Keeping an Eye on the Plants

I have been temporary custodian to a greenhouse full of tomato and cucumber plants (and without much if an internet connection). I’m not really a natural gardener but it turns out that despite myself I have picked up a few things along the way, and know approximately what to do.

I’ve always previously thought, though, that it was all a bit boring – the watering with just the right mixture of fertilisers, the pinching out of sucker shoots on the tomatoes and the male flowers on the cucumbers, the cutting back of the big leaves to allow the sun to penetrate to the produce on the lower reaches of the plant.

But I have grown increasingly fascinated by watching the progress of the various fruits as they grow.  Is this one ready to pick today, or should I wait a couple more days for it to flesh out a little more?  If I cut this one, might it encourage the plant to put more effort into the other little buds.  Will slow patience be rewarded or should I excise  now for a better return in the coming weeks?  I’ve heard myself announcing that we might anticipate a crop of two or three tomorrow, but still have been surprised to discover a hitherto unnoticed cucumber hidden in a corner ready to be picked, and been unaccountably pleased.
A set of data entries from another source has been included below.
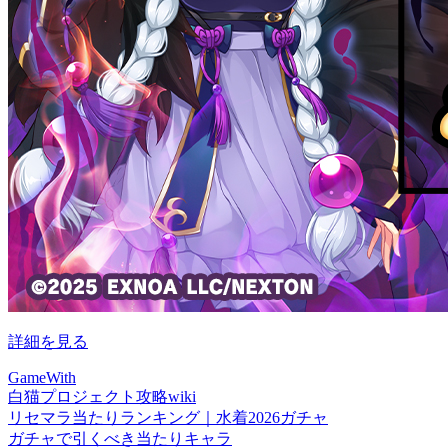
詳細を見る
GameWith
白猫プロジェクト攻略wiki
リセマラ当たりランキング｜水着2026ガチャ
ガチャで引くべき当たりキャラ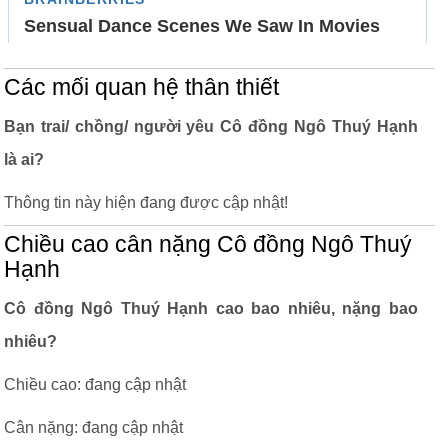
Các mối quan hệ thân thiết
Bạn trai/ chồng/ người yêu Cô đồng Ngô Thuý Hạnh
là ai?
Thông tin này hiện đang được cập nhật!
Chiều cao cân nặng Cô đồng Ngô Thuý
Hạnh
Cô đồng Ngô Thuý Hạnh cao bao nhiêu, nặng bao
nhiêu?
Chiều cao: đang cập nhật
Cân nặng: đang cập nhật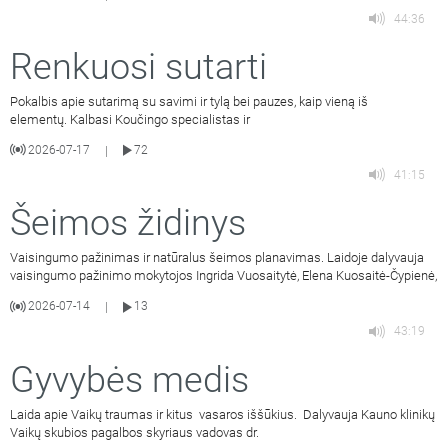
44:36
Renkuosi sutarti
Pokalbis apie sutarimą su savimi ir tylą bei pauzes, kaip vieną iš
elementų. Kalbasi Koučingo specialistas ir
2026-07-17
72
|
41:15
Šeimos židinys
Vaisingumo pažinimas ir natūralus šeimos planavimas. Laidoje dalyvauja
vaisingumo pažinimo mokytojos Ingrida Vuosaitytė, Elena Kuosaitė-Čypienė,
2026-07-14
13
|
43:19
Gyvybės medis
Laida apie Vaikų traumas ir kitus vasaros iššūkius. Dalyvauja Kauno klinikų
Vaikų skubios pagalbos skyriaus vadovas dr.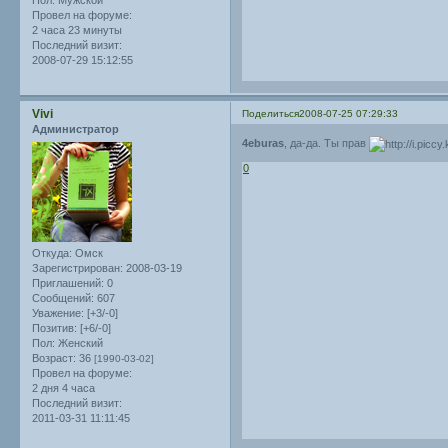
Провел на форуме:
2 часа 23 минуты
Последний визит:
2008-07-29 15:12:55
Vivi
Поделиться
2008-07-25 07:29:33
Администратор
4eburas
, да-да. Ты прав
0
Откуда:
Омск
Зарегистрирован
: 2008-03-19
Приглашений:
0
Сообщений:
607
Уважение:
[+3/-0]
Позитив:
[+6/-0]
Пол:
Женский
Возраст:
36
[1990-03-02]
Провел на форуме:
2 дня 4 часа
Последний визит:
2011-03-31 11:11:45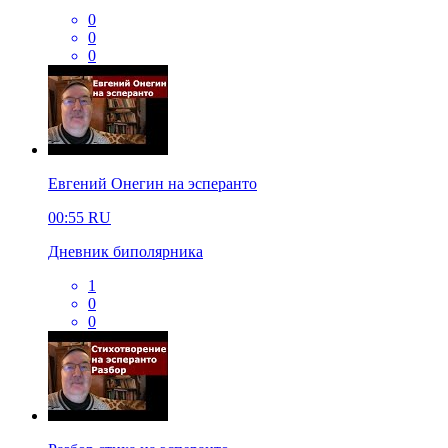
0
0
0
Евгений Онегин на эсперанто
00:55
RU
Дневник биполярника
1
0
0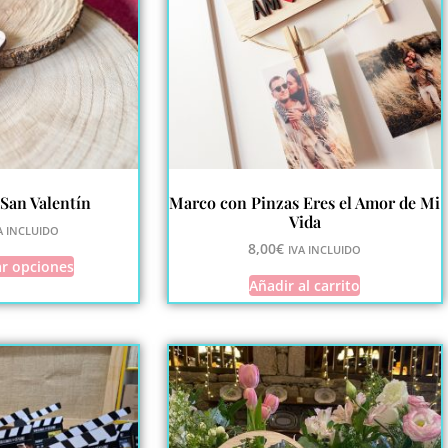
 San Valentín
Marco con Pinzas Eres el Amor de Mi
Vida
A INCLUIDO
8,00
€
IVA INCLUIDO
ar opciones
Añadir al carrito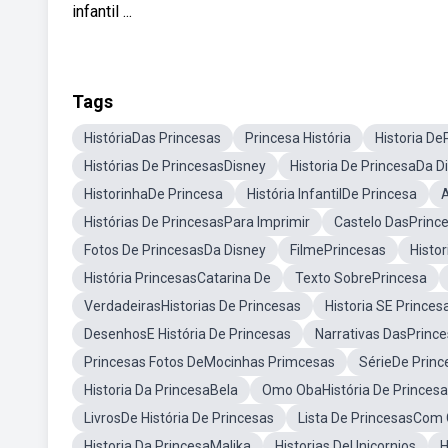
infantil ...
Tags
HistóriaDas Princesas
Princesa História
Historia De
Histórias De PrincesasDisney
Historia De PrincesaDa D
HistorinhaDe Princesa
História InfantilDe Princesa
A
Histórias De PrincesasPara Imprimir
Castelo DasPrinc
Fotos De PrincesasDa Disney
FilmePrincesas
Histo
História PrincesasCatarina De
Texto SobrePrincesa
VerdadeirasHistorias De Princesas
Historia SE Princes
DesenhosE História De Princesas
Narrativas DasPrinc
Princesas Fotos DeMocinhas Primcesas
SérieDe Princ
Historia Da PrincesaBela
Omo ObaHistória De Princes
LivrosDe História De Princesas
Lista De PrincesasCom
Historia Da PrincesaMalika
Historias DeUnicornios
H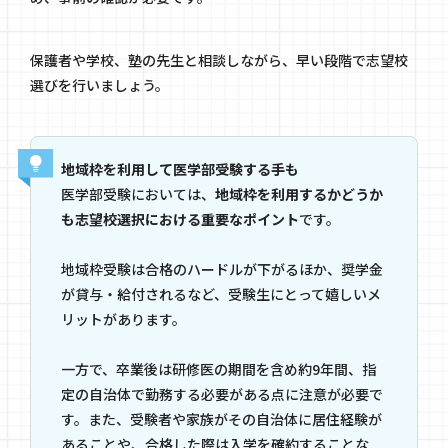
保護者や学校、塾の先生と相談しながら、早い段階で志望校
選びを行いましょう。
地域枠を利用して医学部受験する手も
医学部受験においては、
地域枠を利用するかどうか
も志望校選択における重要なポイント
です。
地域枠受験は合格のハードルが下がるほか、奨学金
が貸与・給付されるなど、受験生にとって嬉しいメ
リットがあります。
一方で、卒業後は研修医の期間を含め約9年間、指
定の自治体で勤務する必要がある点に注意が必要で
す。また、受験者や家族がその自治体に居住経験が
あることや、合格した際は入学を確約することな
It’s all a grand metaphor for something I’m sure, but meanwhile, should I buzz or not while I’m going round with the fine paintbrush pollinating the tomato flowers in place of the bees that rarely venture into the greenhouse?

Leave a comment


  1. Definitely buzz, though reading the comment above I feel like sending you a recording from my garden, which has been humming all week with all my bee friendly flowers!

    • Thanks Gabriela. A member of my family did once fool someone into believing that the manual pollination of the tomatoes would only work if you did ‘buzz’ like a bee while you were doing it, so it’s become a bit of a running joke for us!